ASSIGNMENT: Below are records; output exactly the lines from the one with "RECT 5.775000 0.255000" through their final line.

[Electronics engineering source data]
=====
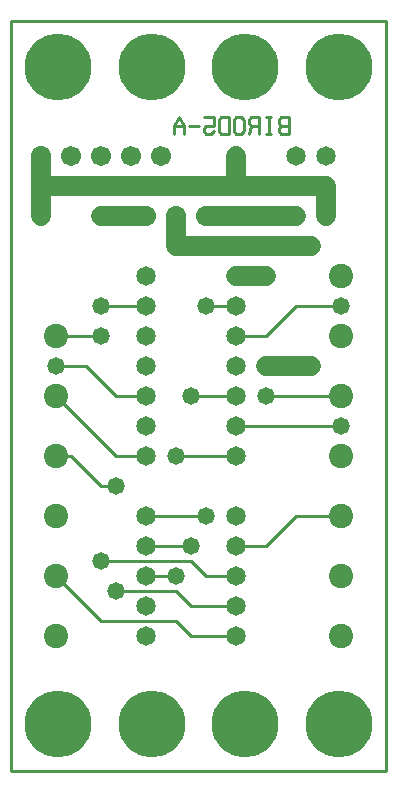
<source format=gbl>
%MOIN*%
%FSLAX25Y25*%
G04 D10 used for Character Trace; *
G04     Circle (OD=.01000) (No hole)*
G04 D11 used for Power Trace; *
G04     Circle (OD=.06700) (No hole)*
G04 D12 used for Signal Trace; *
G04     Circle (OD=.01100) (No hole)*
G04 D13 used for Via; *
G04     Circle (OD=.05800) (Round. Hole ID=.02800)*
G04 D14 used for Component hole; *
G04     Circle (OD=.06500) (Round. Hole ID=.03500)*
G04 D15 used for Component hole; *
G04     Circle (OD=.06700) (Round. Hole ID=.04300)*
G04 D16 used for Component hole; *
G04     Circle (OD=.08100) (Round. Hole ID=.05100)*
G04 D17 used for Component hole; *
G04     Circle (OD=.08900) (Round. Hole ID=.05900)*
G04 D18 used for Component hole; *
G04     Circle (OD=.11300) (Round. Hole ID=.08300)*
G04 D19 used for Component hole; *
G04     Circle (OD=.16000) (Round. Hole ID=.13000)*
G04 D20 used for Component hole; *
G04     Circle (OD=.18300) (Round. Hole ID=.15300)*
G04 D21 used for Component hole; *
G04     Circle (OD=.22291) (Round. Hole ID=.19291)*
%ADD10C,.01000*%
%ADD11C,.06700*%
%ADD12C,.01100*%
%ADD13C,.05800*%
%ADD14C,.06500*%
%ADD15C,.06700*%
%ADD16C,.08100*%
%ADD17C,.08900*%
%ADD18C,.11300*%
%ADD19C,.16000*%
%ADD20C,.18300*%
%ADD21C,.22291*%
%IPPOS*%
%LPD*%
G90*X0Y0D02*D21*X15625Y15625D03*D14*              
X45000Y45000D03*D16*X15000D03*D21*X46875Y15625D03*
D12*X30000Y50000D02*X55000D01*X60000Y45000D01*    
X75000D01*D14*D03*Y55000D03*D12*X60000D01*        
X55000Y60000D01*X35000D01*D13*D03*D14*            
X45000Y55000D03*D12*X30000Y50000D02*              
X15000Y65000D01*D16*D03*D13*X30000Y70000D03*D12*  
X60000D01*X65000Y65000D01*X75000D01*D14*D03*D12*  
Y75000D02*X85000D01*D14*X75000D03*D13*            
X65000Y85000D03*D12*X45000D01*D14*D03*D13*        
X35000Y95000D03*D12*X30000D01*X20000Y105000D01*   
X15000D01*D16*D03*D12*X35000Y125000D02*X45000D01* 
D14*D03*Y135000D03*D12*X35000Y125000D02*          
X25000Y135000D01*X15000D01*D13*D03*D16*Y145000D03*
D12*X30000D01*D13*D03*Y155000D03*D12*X45000D01*   
D14*D03*Y165000D03*Y145000D03*D11*                
X55000Y175000D02*X100000D01*D13*D03*D16*          
X110000Y165000D03*D14*X105000Y185000D03*D11*      
Y195000D01*X85000D01*D14*D03*D11*X75000D01*       
X10000D01*Y185000D01*D14*D03*D11*Y195000D02*      
Y205000D01*D15*D03*X20000D03*D14*X30000Y185000D03*
D11*X45000D01*D15*D03*D11*X55000Y175000D02*       
Y185000D01*D15*D03*X65000D03*D11*X75000D01*D14*   
D03*D11*X95000D01*D14*D03*X75000Y205000D03*D11*   
Y195000D01*D10*X92511Y212129D02*Y217871D01*       
X90000D01*X89163Y216914D01*Y215957D01*            
X90000Y215000D01*X89163Y214043D01*Y213086D01*     
X90000Y212129D01*X92511D01*Y215000D02*X90000D01*  
X85837Y212129D02*Y217871D01*X86674Y212129D02*     
X85000D01*X86674Y217871D02*X85000D01*             
X82511Y212129D02*Y217871D01*X80000D01*            
X79163Y216914D01*Y215957D01*X80000Y215000D01*     
X82511D01*X80000D02*X79163Y212129D01*             
X74163Y213086D02*X75000Y212129D01*X76674D01*      
X77511Y213086D01*Y216914D01*X76674Y217871D01*     
X75000D01*X74163Y216914D01*Y213086D01*            
X72511Y212129D02*Y217871D01*X70000D01*            
X69163Y216914D01*Y213086D01*X70000Y212129D01*     
X72511D01*X64163Y217871D02*X67511D01*Y215000D01*  
X65000D01*X64163Y214043D01*Y213086D01*            
X65000Y212129D01*X66674D01*X67511Y213086D01*      
X62511Y215000D02*X59163D01*X57511Y212129D02*      
Y215000D01*X55837Y217871D01*X54163Y215000D01*     
Y212129D01*X57511Y215000D02*X54163D01*D14*        
X95000Y205000D03*D15*X50000D03*D14*               
X75000Y165000D03*D11*X85000D01*D13*D03*D12*       
Y145000D02*X95000Y155000D01*X75000Y145000D02*     
X85000D01*D14*X75000D03*D13*X85000Y135000D03*D11* 
X100000D01*D13*D03*D16*X110000Y125000D03*D12*     
X85000D01*D13*D03*D14*X75000Y135000D03*Y115000D03*
D12*X110000D01*D13*D03*D16*Y105000D03*D12*        
X85000Y75000D02*X95000Y85000D01*X110000D01*D16*   
D03*Y65000D03*D14*X75000Y105000D03*D12*X55000D01* 
D13*D03*D14*X45000Y115000D03*Y105000D03*D12*      
X35000D01*X15000Y125000D01*D16*D03*Y85000D03*D13* 
X60000Y125000D03*D12*X75000D01*D14*D03*D12*       
X95000Y155000D02*X110000D01*D13*D03*D16*          
Y145000D03*D14*X75000Y155000D03*D12*X65000D01*D13*
D03*D14*X105000Y205000D03*D15*X40000D03*X30000D03*
D14*X75000Y85000D03*D21*X109375Y234375D03*D14*    
X45000Y75000D03*D12*X60000D01*D13*D03*            
X55000Y65000D03*D12*X45000D01*D14*D03*D21*        
X78125Y15625D03*X109375D03*D12*X0Y0D02*X125000D01*
Y250000D01*X0D01*Y0D01*D16*X110000Y45000D03*D21*  
X78125Y234375D03*X46875D03*X15625D03*M02*         

</source>
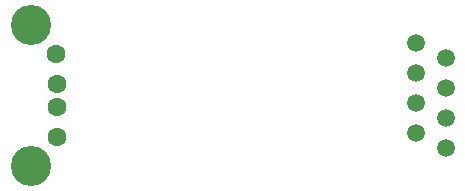
<source format=gbr>
%TF.GenerationSoftware,KiCad,Pcbnew,(6.0.4)*%
%TF.CreationDate,2023-01-25T11:34:55+09:00*%
%TF.ProjectId,naraetracker-usb-convertor,6e617261-6574-4726-9163-6b65722d7573,rev?*%
%TF.SameCoordinates,Original*%
%TF.FileFunction,Paste,Bot*%
%TF.FilePolarity,Positive*%
%FSLAX46Y46*%
G04 Gerber Fmt 4.6, Leading zero omitted, Abs format (unit mm)*
G04 Created by KiCad (PCBNEW (6.0.4)) date 2023-01-25 11:34:55*
%MOMM*%
%LPD*%
G01*
G04 APERTURE LIST*
%ADD10C,1.520000*%
%ADD11C,1.600000*%
%ADD12C,3.400000*%
G04 APERTURE END LIST*
D10*
%TO.C,RJ1*%
X140462000Y-93340000D03*
X137922000Y-92070000D03*
X140462000Y-90800000D03*
X137922000Y-89530000D03*
X140462000Y-88270000D03*
X137922000Y-87000000D03*
X140462000Y-85720000D03*
X137922000Y-84460000D03*
%TD*%
D11*
%TO.C,USB1*%
X107541000Y-92400000D03*
X107541000Y-89900000D03*
X107541000Y-87900000D03*
X107521000Y-85400000D03*
D12*
X105381000Y-94900000D03*
X105381000Y-82900000D03*
%TD*%
M02*

</source>
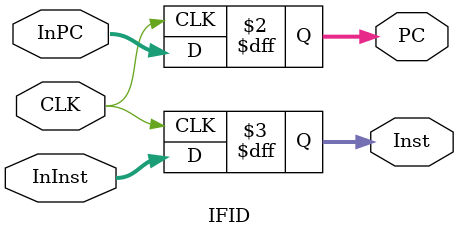
<source format=v>
module IFID(
    CLK,
    InPC,
    InInst,
    PC,
    Inst
);

input CLK;
input [31:0] InPC;
input [31:0] InInst;
output reg [31:0] PC;
output reg [31:0] Inst;

always @(posedge CLK) begin
    PC <= InPC;
    Inst <= InInst;
end

endmodule
</source>
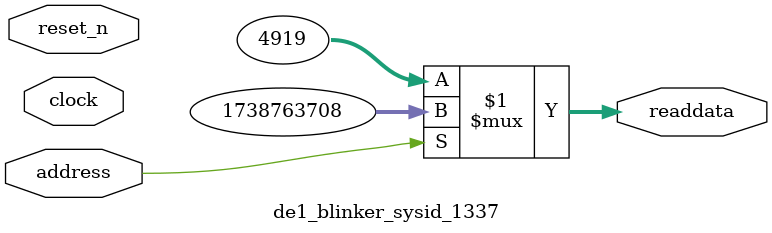
<source format=v>

`timescale 1ns / 1ps
// synthesis translate_on

// turn off superfluous verilog processor warnings 
// altera message_level Level1 
// altera message_off 10034 10035 10036 10037 10230 10240 10030 

module de1_blinker_sysid_1337 (
               // inputs:
                address,
                clock,
                reset_n,

               // outputs:
                readdata
             )
;

  output  [ 31: 0] readdata;
  input            address;
  input            clock;
  input            reset_n;

  wire    [ 31: 0] readdata;
  //control_slave, which is an e_avalon_slave
  assign readdata = address ? 1738763708 : 4919;

endmodule




</source>
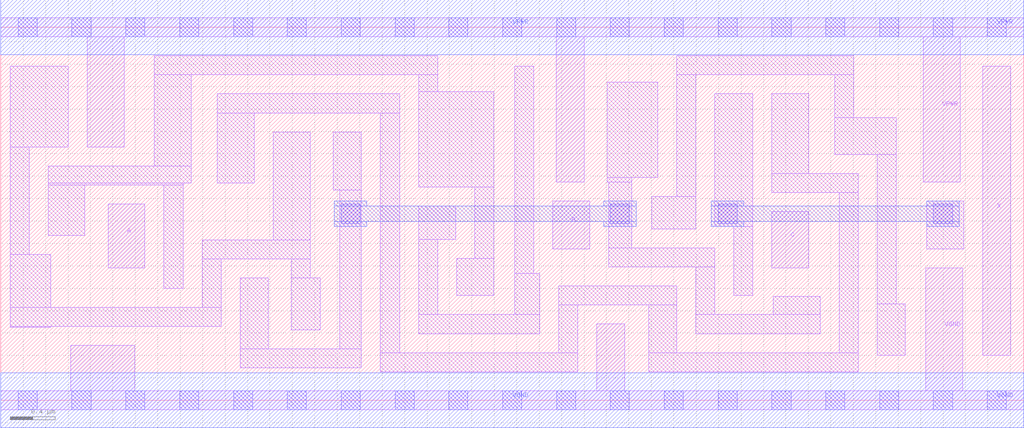
<source format=lef>
# Copyright 2020 The SkyWater PDK Authors
#
# Licensed under the Apache License, Version 2.0 (the "License");
# you may not use this file except in compliance with the License.
# You may obtain a copy of the License at
#
#     https://www.apache.org/licenses/LICENSE-2.0
#
# Unless required by applicable law or agreed to in writing, software
# distributed under the License is distributed on an "AS IS" BASIS,
# WITHOUT WARRANTIES OR CONDITIONS OF ANY KIND, either express or implied.
# See the License for the specific language governing permissions and
# limitations under the License.
#
# SPDX-License-Identifier: Apache-2.0

VERSION 5.7 ;
  NAMESCASESENSITIVE ON ;
  NOWIREEXTENSIONATPIN ON ;
  DIVIDERCHAR "/" ;
  BUSBITCHARS "[]" ;
UNITS
  DATABASE MICRONS 200 ;
END UNITS
MACRO sky130_fd_sc_ms__xor3_1
  CLASS CORE ;
  SOURCE USER ;
  FOREIGN sky130_fd_sc_ms__xor3_1 ;
  ORIGIN  0.000000  0.000000 ;
  SIZE  9.120000 BY  3.330000 ;
  SYMMETRY X Y ;
  SITE unit ;
  PIN A
    ANTENNAGATEAREA  0.276000 ;
    DIRECTION INPUT ;
    USE SIGNAL ;
    PORT
      LAYER li1 ;
        RECT 0.960000 1.180000 1.285000 1.750000 ;
    END
  END A
  PIN B
    ANTENNAGATEAREA  0.771000 ;
    DIRECTION INPUT ;
    USE SIGNAL ;
    PORT
      LAYER li1 ;
        RECT 4.920000 1.350000 5.250000 1.780000 ;
    END
  END B
  PIN C
    ANTENNAGATEAREA  0.425400 ;
    DIRECTION INPUT ;
    USE SIGNAL ;
    PORT
      LAYER li1 ;
        RECT 6.875000 1.180000 7.205000 1.685000 ;
    END
  END C
  PIN X
    ANTENNADIFFAREA  0.524500 ;
    DIRECTION OUTPUT ;
    USE SIGNAL ;
    PORT
      LAYER li1 ;
        RECT 8.755000 0.400000 9.005000 2.980000 ;
    END
  END X
  PIN VGND
    DIRECTION INOUT ;
    USE GROUND ;
    PORT
      LAYER li1 ;
        RECT 0.000000 -0.085000 9.120000 0.085000 ;
        RECT 0.625000  0.085000 1.195000 0.490000 ;
        RECT 5.315000  0.085000 5.565000 0.680000 ;
        RECT 8.245000  0.085000 8.575000 1.180000 ;
      LAYER mcon ;
        RECT 0.155000 -0.085000 0.325000 0.085000 ;
        RECT 0.635000 -0.085000 0.805000 0.085000 ;
        RECT 1.115000 -0.085000 1.285000 0.085000 ;
        RECT 1.595000 -0.085000 1.765000 0.085000 ;
        RECT 2.075000 -0.085000 2.245000 0.085000 ;
        RECT 2.555000 -0.085000 2.725000 0.085000 ;
        RECT 3.035000 -0.085000 3.205000 0.085000 ;
        RECT 3.515000 -0.085000 3.685000 0.085000 ;
        RECT 3.995000 -0.085000 4.165000 0.085000 ;
        RECT 4.475000 -0.085000 4.645000 0.085000 ;
        RECT 4.955000 -0.085000 5.125000 0.085000 ;
        RECT 5.435000 -0.085000 5.605000 0.085000 ;
        RECT 5.915000 -0.085000 6.085000 0.085000 ;
        RECT 6.395000 -0.085000 6.565000 0.085000 ;
        RECT 6.875000 -0.085000 7.045000 0.085000 ;
        RECT 7.355000 -0.085000 7.525000 0.085000 ;
        RECT 7.835000 -0.085000 8.005000 0.085000 ;
        RECT 8.315000 -0.085000 8.485000 0.085000 ;
        RECT 8.795000 -0.085000 8.965000 0.085000 ;
      LAYER met1 ;
        RECT 0.000000 -0.245000 9.120000 0.245000 ;
    END
  END VGND
  PIN VPWR
    DIRECTION INOUT ;
    USE POWER ;
    PORT
      LAYER li1 ;
        RECT 0.000000 3.245000 9.120000 3.415000 ;
        RECT 0.770000 2.260000 1.100000 3.245000 ;
        RECT 4.950000 1.950000 5.200000 3.245000 ;
        RECT 8.225000 1.950000 8.555000 3.245000 ;
      LAYER mcon ;
        RECT 0.155000 3.245000 0.325000 3.415000 ;
        RECT 0.635000 3.245000 0.805000 3.415000 ;
        RECT 1.115000 3.245000 1.285000 3.415000 ;
        RECT 1.595000 3.245000 1.765000 3.415000 ;
        RECT 2.075000 3.245000 2.245000 3.415000 ;
        RECT 2.555000 3.245000 2.725000 3.415000 ;
        RECT 3.035000 3.245000 3.205000 3.415000 ;
        RECT 3.515000 3.245000 3.685000 3.415000 ;
        RECT 3.995000 3.245000 4.165000 3.415000 ;
        RECT 4.475000 3.245000 4.645000 3.415000 ;
        RECT 4.955000 3.245000 5.125000 3.415000 ;
        RECT 5.435000 3.245000 5.605000 3.415000 ;
        RECT 5.915000 3.245000 6.085000 3.415000 ;
        RECT 6.395000 3.245000 6.565000 3.415000 ;
        RECT 6.875000 3.245000 7.045000 3.415000 ;
        RECT 7.355000 3.245000 7.525000 3.415000 ;
        RECT 7.835000 3.245000 8.005000 3.415000 ;
        RECT 8.315000 3.245000 8.485000 3.415000 ;
        RECT 8.795000 3.245000 8.965000 3.415000 ;
      LAYER met1 ;
        RECT 0.000000 3.085000 9.120000 3.575000 ;
    END
  END VPWR
  OBS
    LAYER li1 ;
      RECT 0.085000 0.650000 0.445000 0.660000 ;
      RECT 0.085000 0.660000 1.965000 0.830000 ;
      RECT 0.085000 0.830000 0.445000 1.300000 ;
      RECT 0.085000 1.300000 0.255000 2.260000 ;
      RECT 0.085000 2.260000 0.600000 2.980000 ;
      RECT 0.425000 1.470000 0.750000 1.920000 ;
      RECT 0.425000 1.920000 1.625000 1.940000 ;
      RECT 0.425000 1.940000 1.700000 2.090000 ;
      RECT 1.370000 2.090000 1.700000 2.905000 ;
      RECT 1.370000 2.905000 3.895000 3.075000 ;
      RECT 1.455000 1.000000 1.625000 1.920000 ;
      RECT 1.795000 0.830000 1.965000 1.260000 ;
      RECT 1.795000 1.260000 2.760000 1.430000 ;
      RECT 1.930000 1.940000 2.260000 2.565000 ;
      RECT 1.930000 2.565000 3.555000 2.735000 ;
      RECT 2.135000 0.290000 3.215000 0.460000 ;
      RECT 2.135000 0.460000 2.385000 1.090000 ;
      RECT 2.430000 1.430000 2.760000 2.395000 ;
      RECT 2.590000 0.630000 2.850000 1.090000 ;
      RECT 2.590000 1.090000 2.760000 1.260000 ;
      RECT 2.965000 1.875000 3.215000 2.395000 ;
      RECT 3.020000 0.460000 3.215000 1.875000 ;
      RECT 3.385000 0.255000 5.145000 0.425000 ;
      RECT 3.385000 0.425000 3.555000 2.565000 ;
      RECT 3.725000 0.595000 4.805000 0.765000 ;
      RECT 3.725000 0.765000 3.895000 1.435000 ;
      RECT 3.725000 1.435000 4.055000 1.735000 ;
      RECT 3.725000 1.905000 4.395000 2.755000 ;
      RECT 3.725000 2.755000 3.895000 2.905000 ;
      RECT 4.065000 0.935000 4.395000 1.265000 ;
      RECT 4.225000 1.265000 4.395000 1.905000 ;
      RECT 4.580000 0.765000 4.805000 1.130000 ;
      RECT 4.580000 1.130000 4.750000 2.980000 ;
      RECT 4.975000 0.425000 5.145000 0.850000 ;
      RECT 4.975000 0.850000 6.025000 1.020000 ;
      RECT 5.405000 1.950000 5.625000 1.990000 ;
      RECT 5.405000 1.990000 5.855000 2.840000 ;
      RECT 5.420000 1.190000 6.365000 1.360000 ;
      RECT 5.420000 1.360000 5.625000 1.950000 ;
      RECT 5.775000 0.255000 7.645000 0.425000 ;
      RECT 5.775000 0.425000 6.025000 0.850000 ;
      RECT 5.805000 1.530000 6.195000 1.820000 ;
      RECT 6.025000 1.820000 6.195000 2.905000 ;
      RECT 6.025000 2.905000 7.605000 3.075000 ;
      RECT 6.195000 0.595000 7.305000 0.765000 ;
      RECT 6.195000 0.765000 6.365000 1.190000 ;
      RECT 6.365000 1.550000 6.705000 2.735000 ;
      RECT 6.535000 0.935000 6.705000 1.550000 ;
      RECT 6.875000 1.855000 7.645000 2.025000 ;
      RECT 6.875000 2.025000 7.205000 2.735000 ;
      RECT 6.885000 0.765000 7.305000 0.925000 ;
      RECT 7.435000 2.195000 7.985000 2.525000 ;
      RECT 7.435000 2.525000 7.605000 2.905000 ;
      RECT 7.475000 0.425000 7.645000 1.855000 ;
      RECT 7.815000 0.400000 8.065000 0.860000 ;
      RECT 7.815000 0.860000 7.985000 2.195000 ;
      RECT 8.255000 1.350000 8.585000 1.780000 ;
    LAYER mcon ;
      RECT 3.035000 1.580000 3.205000 1.750000 ;
      RECT 5.435000 1.580000 5.605000 1.750000 ;
      RECT 6.395000 1.580000 6.565000 1.750000 ;
      RECT 8.315000 1.580000 8.485000 1.750000 ;
    LAYER met1 ;
      RECT 2.975000 1.550000 3.265000 1.595000 ;
      RECT 2.975000 1.595000 5.665000 1.735000 ;
      RECT 2.975000 1.735000 3.265000 1.780000 ;
      RECT 5.375000 1.550000 5.665000 1.595000 ;
      RECT 5.375000 1.735000 5.665000 1.780000 ;
      RECT 6.335000 1.550000 6.625000 1.595000 ;
      RECT 6.335000 1.595000 8.545000 1.735000 ;
      RECT 6.335000 1.735000 6.625000 1.780000 ;
      RECT 8.255000 1.550000 8.545000 1.595000 ;
      RECT 8.255000 1.735000 8.545000 1.780000 ;
  END
END sky130_fd_sc_ms__xor3_1

</source>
=====
RESPONSE TO THE EXERCISE:
      RECT 5.775000 0.255000 7.645000 0.425000 ;
      RECT 5.775000 0.425000 6.025000 0.850000 ;
      RECT 5.805000 1.530000 6.195000 1.820000 ;
      RECT 6.025000 1.820000 6.195000 2.905000 ;
      RECT 6.025000 2.905000 7.605000 3.075000 ;
      RECT 6.195000 0.595000 7.305000 0.765000 ;
      RECT 6.195000 0.765000 6.365000 1.190000 ;
      RECT 6.365000 1.550000 6.705000 2.735000 ;
      RECT 6.535000 0.935000 6.705000 1.550000 ;
      RECT 6.875000 1.855000 7.645000 2.025000 ;
      RECT 6.875000 2.025000 7.205000 2.735000 ;
      RECT 6.885000 0.765000 7.305000 0.925000 ;
      RECT 7.435000 2.195000 7.985000 2.525000 ;
      RECT 7.435000 2.525000 7.605000 2.905000 ;
      RECT 7.475000 0.425000 7.645000 1.855000 ;
      RECT 7.815000 0.400000 8.065000 0.860000 ;
      RECT 7.815000 0.860000 7.985000 2.195000 ;
      RECT 8.255000 1.350000 8.585000 1.780000 ;
    LAYER mcon ;
      RECT 3.035000 1.580000 3.205000 1.750000 ;
      RECT 5.435000 1.580000 5.605000 1.750000 ;
      RECT 6.395000 1.580000 6.565000 1.750000 ;
      RECT 8.315000 1.580000 8.485000 1.750000 ;
    LAYER met1 ;
      RECT 2.975000 1.550000 3.265000 1.595000 ;
      RECT 2.975000 1.595000 5.665000 1.735000 ;
      RECT 2.975000 1.735000 3.265000 1.780000 ;
      RECT 5.375000 1.550000 5.665000 1.595000 ;
      RECT 5.375000 1.735000 5.665000 1.780000 ;
      RECT 6.335000 1.550000 6.625000 1.595000 ;
      RECT 6.335000 1.595000 8.545000 1.735000 ;
      RECT 6.335000 1.735000 6.625000 1.780000 ;
      RECT 8.255000 1.550000 8.545000 1.595000 ;
      RECT 8.255000 1.735000 8.545000 1.780000 ;
  END
END sky130_fd_sc_ms__xor3_1

</source>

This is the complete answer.